The play’s cancellation comes a week after Lyle, a long-time voice of the anti-LGBTQ+ religious-right in Ohio, and a group of parents confronted the production’s directors at a meeting, according to Cincinnati CBS affiliate Local 12. Lyle denies pressuring school officials, but tells WCPO he supports the decision.

“From a Biblical worldview this play is inappropriate for a number of reasons, e.g. sexual innuendo, implied sexual activity between unmarried persons, repeated use of foul language including taking the Lord’s name in vain,” Lyle said. 

Some families say they believe Lyle did influence the school’s decision. 

“I think that’s wrong,” Jon Polstra, a father of one of the actors, told WCPO. “All they would have had to do if they objected to something in the play was not go to the play.”

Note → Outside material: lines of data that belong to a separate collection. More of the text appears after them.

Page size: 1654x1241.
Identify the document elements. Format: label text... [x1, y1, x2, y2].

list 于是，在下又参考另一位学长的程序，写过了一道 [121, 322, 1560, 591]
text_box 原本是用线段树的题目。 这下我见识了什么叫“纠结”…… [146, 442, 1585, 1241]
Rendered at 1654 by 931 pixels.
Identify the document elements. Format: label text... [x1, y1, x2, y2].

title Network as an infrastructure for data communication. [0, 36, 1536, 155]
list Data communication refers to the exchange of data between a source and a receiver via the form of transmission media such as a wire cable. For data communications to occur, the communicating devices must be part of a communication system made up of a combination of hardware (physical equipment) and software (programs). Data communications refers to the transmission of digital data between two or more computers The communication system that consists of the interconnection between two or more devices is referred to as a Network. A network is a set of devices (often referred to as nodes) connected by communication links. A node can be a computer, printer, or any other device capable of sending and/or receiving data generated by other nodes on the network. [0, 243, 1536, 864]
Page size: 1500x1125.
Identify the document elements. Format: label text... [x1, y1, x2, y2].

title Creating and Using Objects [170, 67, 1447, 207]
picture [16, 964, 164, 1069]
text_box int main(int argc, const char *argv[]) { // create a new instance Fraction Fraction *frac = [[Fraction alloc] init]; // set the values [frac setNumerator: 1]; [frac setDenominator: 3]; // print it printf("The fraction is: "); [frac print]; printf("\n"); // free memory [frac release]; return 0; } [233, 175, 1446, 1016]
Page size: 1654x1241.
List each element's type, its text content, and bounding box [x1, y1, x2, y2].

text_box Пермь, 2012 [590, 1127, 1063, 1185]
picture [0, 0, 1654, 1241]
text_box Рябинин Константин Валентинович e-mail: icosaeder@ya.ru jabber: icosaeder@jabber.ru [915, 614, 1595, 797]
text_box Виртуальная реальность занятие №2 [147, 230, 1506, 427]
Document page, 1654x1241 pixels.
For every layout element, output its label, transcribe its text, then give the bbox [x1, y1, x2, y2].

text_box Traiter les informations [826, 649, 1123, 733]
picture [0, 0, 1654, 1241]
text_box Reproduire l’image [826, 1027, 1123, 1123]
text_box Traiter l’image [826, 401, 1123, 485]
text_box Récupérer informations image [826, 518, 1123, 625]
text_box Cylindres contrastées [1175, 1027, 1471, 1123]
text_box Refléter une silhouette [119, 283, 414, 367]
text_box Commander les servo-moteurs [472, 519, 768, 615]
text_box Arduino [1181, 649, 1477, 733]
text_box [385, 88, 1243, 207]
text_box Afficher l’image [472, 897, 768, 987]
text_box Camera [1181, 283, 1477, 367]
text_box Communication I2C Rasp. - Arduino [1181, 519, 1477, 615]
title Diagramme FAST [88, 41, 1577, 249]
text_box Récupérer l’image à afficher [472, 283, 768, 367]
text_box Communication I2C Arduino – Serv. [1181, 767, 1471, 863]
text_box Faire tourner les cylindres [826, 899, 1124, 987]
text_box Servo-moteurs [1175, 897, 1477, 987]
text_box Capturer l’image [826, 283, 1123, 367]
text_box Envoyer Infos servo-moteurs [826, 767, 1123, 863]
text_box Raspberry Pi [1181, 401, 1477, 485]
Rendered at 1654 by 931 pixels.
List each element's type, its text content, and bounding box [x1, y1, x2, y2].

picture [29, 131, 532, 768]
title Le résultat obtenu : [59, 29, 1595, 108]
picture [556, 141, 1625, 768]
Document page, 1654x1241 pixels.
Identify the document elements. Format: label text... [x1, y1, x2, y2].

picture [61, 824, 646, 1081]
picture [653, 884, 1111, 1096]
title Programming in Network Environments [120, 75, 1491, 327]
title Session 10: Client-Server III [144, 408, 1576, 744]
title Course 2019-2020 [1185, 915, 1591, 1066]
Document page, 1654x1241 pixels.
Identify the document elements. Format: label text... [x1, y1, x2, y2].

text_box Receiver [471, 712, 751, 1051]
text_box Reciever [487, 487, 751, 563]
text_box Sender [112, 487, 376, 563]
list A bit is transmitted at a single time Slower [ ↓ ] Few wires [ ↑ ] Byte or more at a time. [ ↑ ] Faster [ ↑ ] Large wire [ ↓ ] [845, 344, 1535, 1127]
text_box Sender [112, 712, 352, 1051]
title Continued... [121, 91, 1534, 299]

In a statement to Local 12, Hillsboro City Schools Superintendent Tim Davis said the play was canceled because it “was not appropriate for our K-12 audience.”

The Lexington Herald Leader reports that the school planned to perform a version intended for audiences as young as 11 years old. 

Students were “devastated” and “blindsided” by the news, according to WCPO. 

“It felt like we had just been told, ‘Screw off and your lives don’t matter,'” Christopher Cronan, a Hillsboro High student, said. “I am openly bisexual in that school and I have faced a lot of homophobia there, but I never expected them to cancel a play for a fictional character.”

Cronan’s father, Ryan, also voiced his frustration. 

“They want to say the town is just not ready, but how are you not ready? It’s 2021,” Ryan Cronan said.

Students have started a GoFundMe in hopes of putting on the production at a community theater in 2022.

“If we do raise enough money, I am going to be genuinely happy for a very long time, because that means people do care,” Cronan told WCPO.